Dataset records:
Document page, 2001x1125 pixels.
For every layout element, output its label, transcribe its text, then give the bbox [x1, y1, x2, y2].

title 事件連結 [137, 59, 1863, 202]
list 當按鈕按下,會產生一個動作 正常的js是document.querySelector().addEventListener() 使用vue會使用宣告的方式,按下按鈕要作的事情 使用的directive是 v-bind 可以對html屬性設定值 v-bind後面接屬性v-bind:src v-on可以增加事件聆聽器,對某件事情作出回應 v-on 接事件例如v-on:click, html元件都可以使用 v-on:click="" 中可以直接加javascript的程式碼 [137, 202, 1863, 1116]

---

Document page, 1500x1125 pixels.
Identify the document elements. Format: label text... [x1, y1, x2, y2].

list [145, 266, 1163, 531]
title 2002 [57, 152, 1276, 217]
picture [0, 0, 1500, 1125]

Request: Where in the records does the string "page" appear? Copy every line that has it.

Task response:
Document page, 2001x1125 pixels.
Document page, 1500x1125 pixels.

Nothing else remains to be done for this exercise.